▶ [About this task] Say how many lines in the records contain the string "Table". Nothing but the number should be given.

(Exercise data Opens)

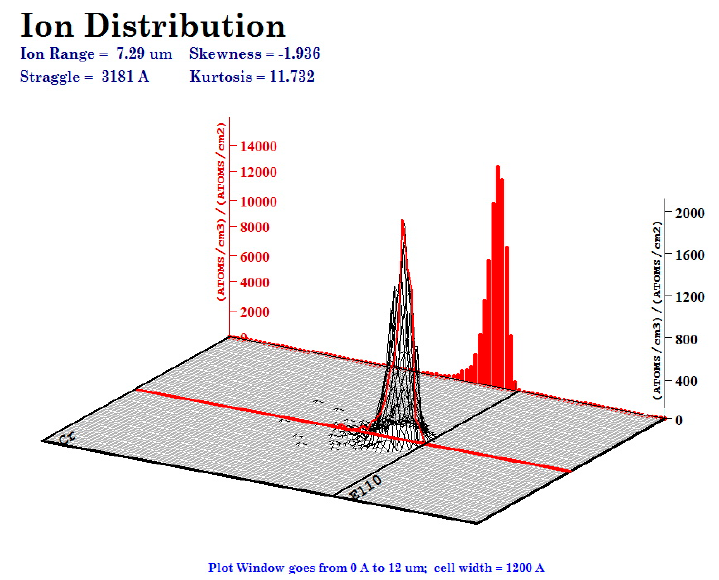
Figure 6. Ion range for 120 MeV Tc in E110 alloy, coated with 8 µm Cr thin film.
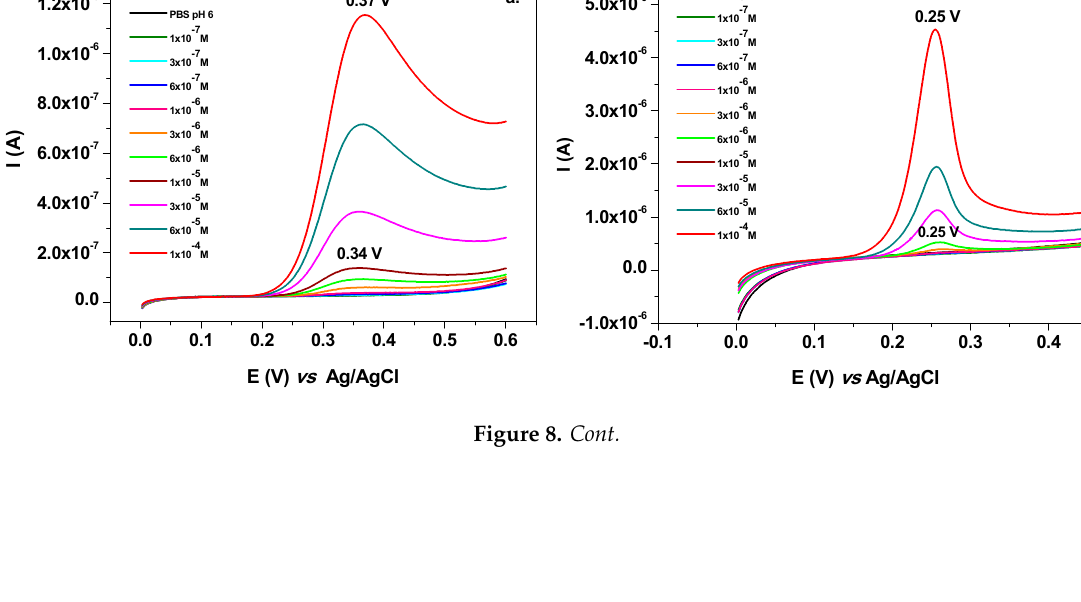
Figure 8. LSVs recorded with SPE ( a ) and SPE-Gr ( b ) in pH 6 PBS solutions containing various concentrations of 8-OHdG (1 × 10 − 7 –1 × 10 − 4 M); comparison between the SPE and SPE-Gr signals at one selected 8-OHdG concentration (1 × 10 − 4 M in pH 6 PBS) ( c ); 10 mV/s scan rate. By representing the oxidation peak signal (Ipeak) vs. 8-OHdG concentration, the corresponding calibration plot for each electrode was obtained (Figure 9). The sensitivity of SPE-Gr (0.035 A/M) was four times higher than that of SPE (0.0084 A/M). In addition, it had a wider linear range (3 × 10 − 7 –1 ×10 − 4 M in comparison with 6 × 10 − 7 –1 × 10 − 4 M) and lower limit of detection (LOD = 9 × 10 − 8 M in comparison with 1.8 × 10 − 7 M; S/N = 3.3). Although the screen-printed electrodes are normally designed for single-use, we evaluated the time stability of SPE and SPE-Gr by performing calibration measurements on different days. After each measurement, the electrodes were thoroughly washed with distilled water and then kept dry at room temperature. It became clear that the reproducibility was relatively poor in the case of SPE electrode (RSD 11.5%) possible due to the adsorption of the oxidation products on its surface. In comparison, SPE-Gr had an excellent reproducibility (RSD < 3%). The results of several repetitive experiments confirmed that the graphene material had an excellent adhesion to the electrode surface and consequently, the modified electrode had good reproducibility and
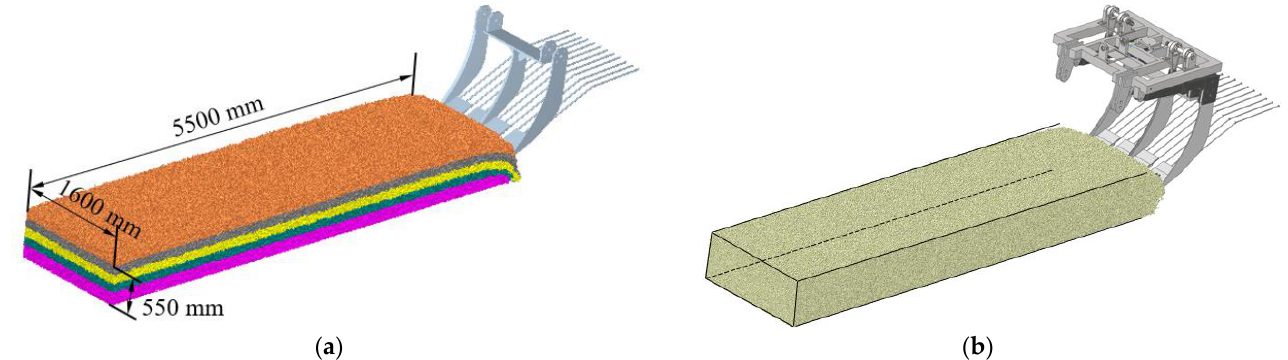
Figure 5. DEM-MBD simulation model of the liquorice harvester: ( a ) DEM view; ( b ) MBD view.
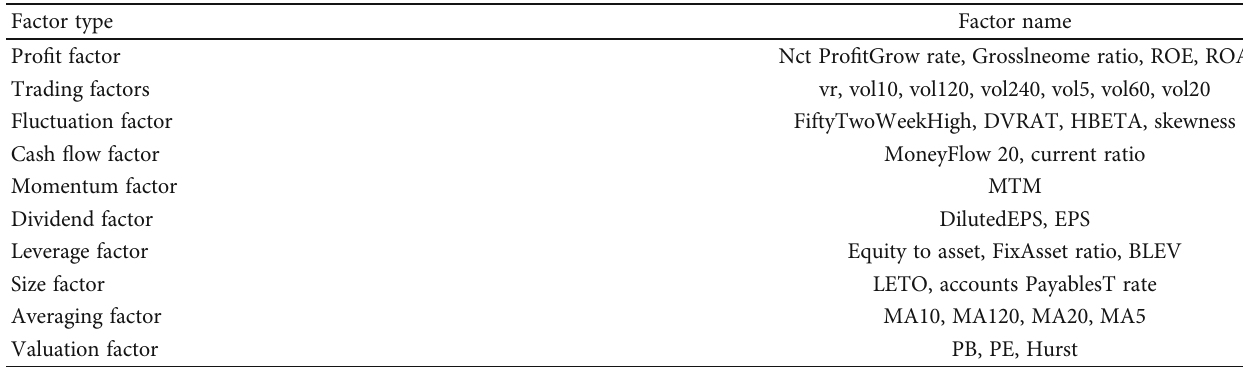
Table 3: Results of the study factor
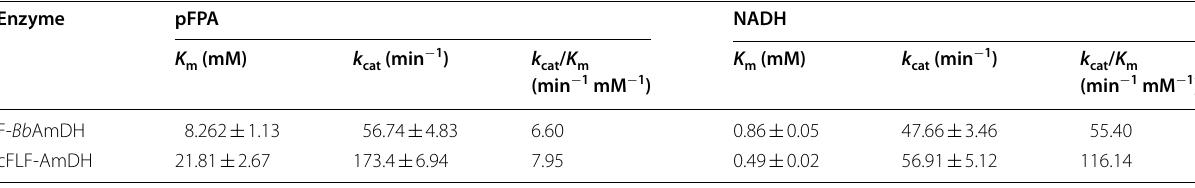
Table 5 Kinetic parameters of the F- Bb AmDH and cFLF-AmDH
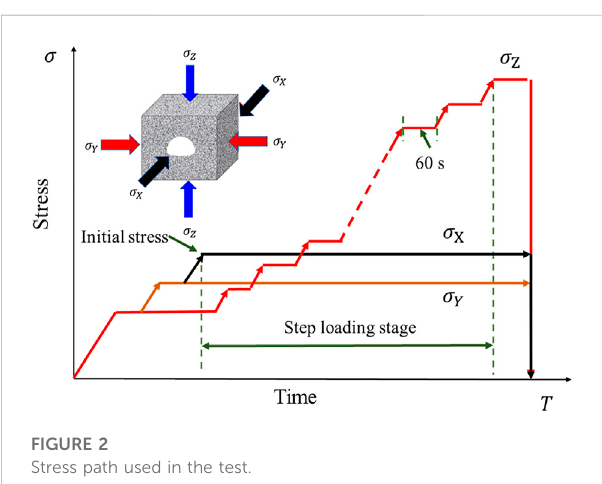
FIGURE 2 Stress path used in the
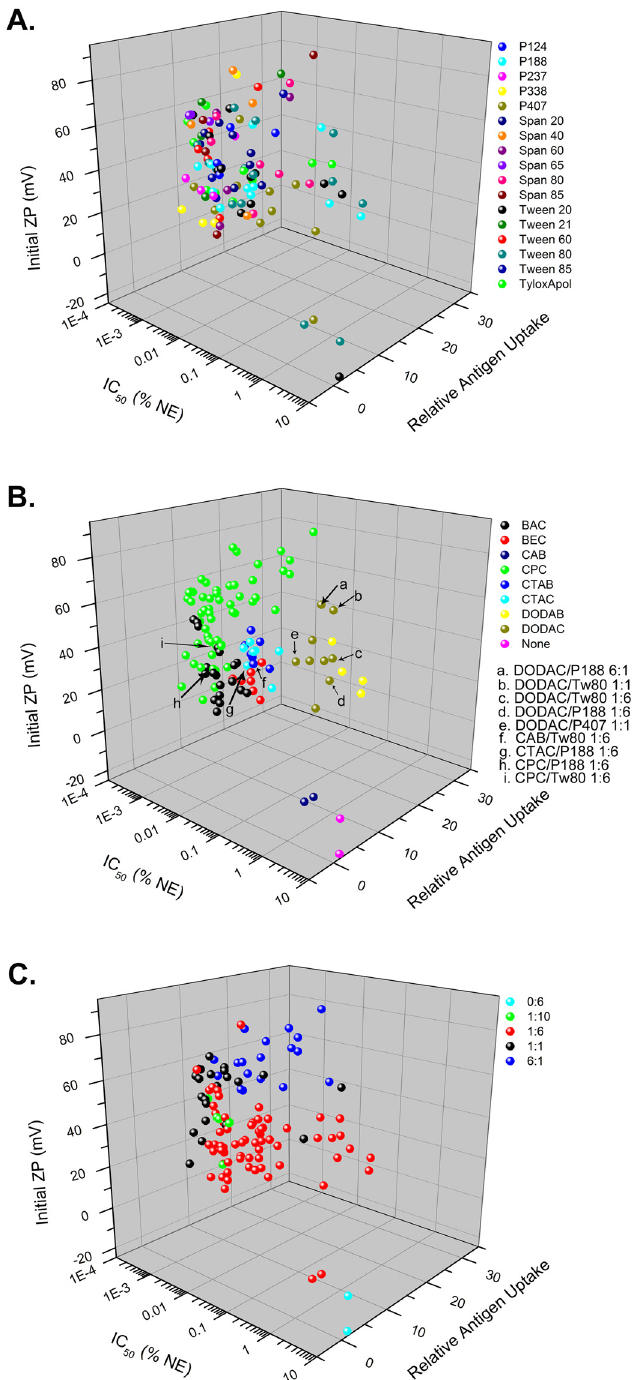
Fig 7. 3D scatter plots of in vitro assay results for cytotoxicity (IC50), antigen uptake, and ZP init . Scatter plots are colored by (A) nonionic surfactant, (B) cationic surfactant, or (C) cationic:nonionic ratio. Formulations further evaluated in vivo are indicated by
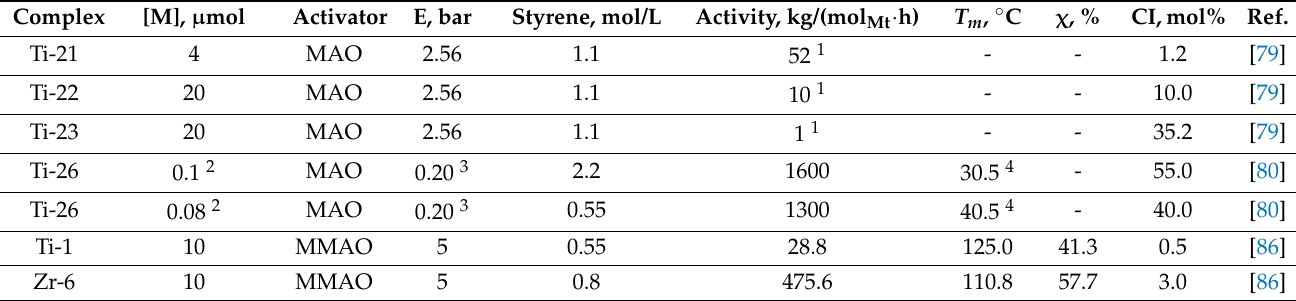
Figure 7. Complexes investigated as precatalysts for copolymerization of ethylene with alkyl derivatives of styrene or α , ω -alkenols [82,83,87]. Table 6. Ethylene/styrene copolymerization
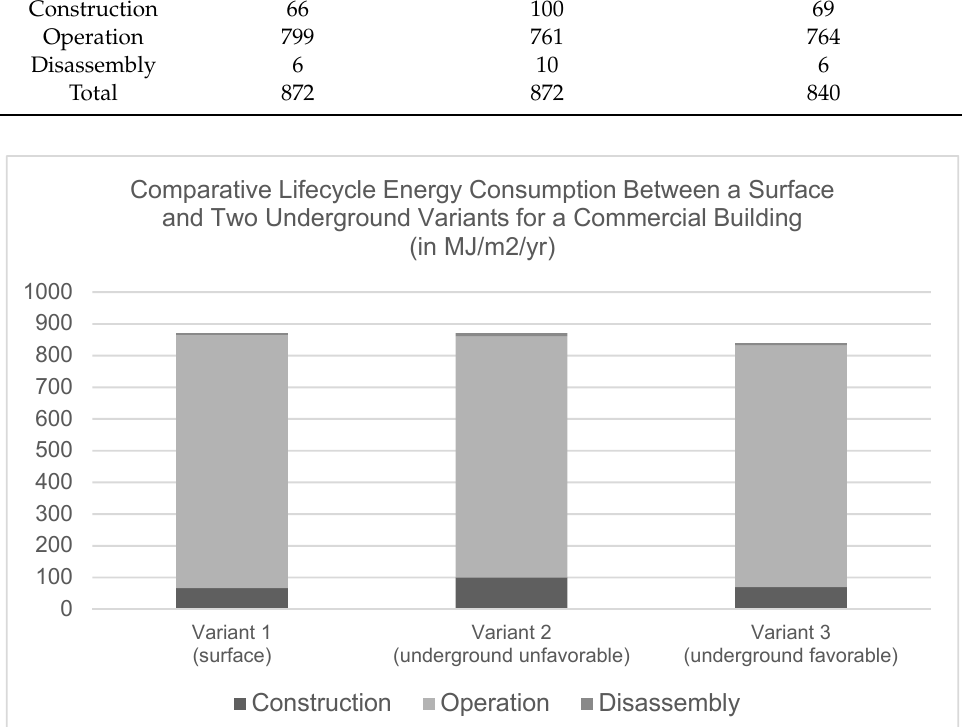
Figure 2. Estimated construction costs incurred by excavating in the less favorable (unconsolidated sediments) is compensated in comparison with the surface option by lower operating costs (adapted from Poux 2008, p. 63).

(Exercise data Closes)

▶ [Response to the exercise] 3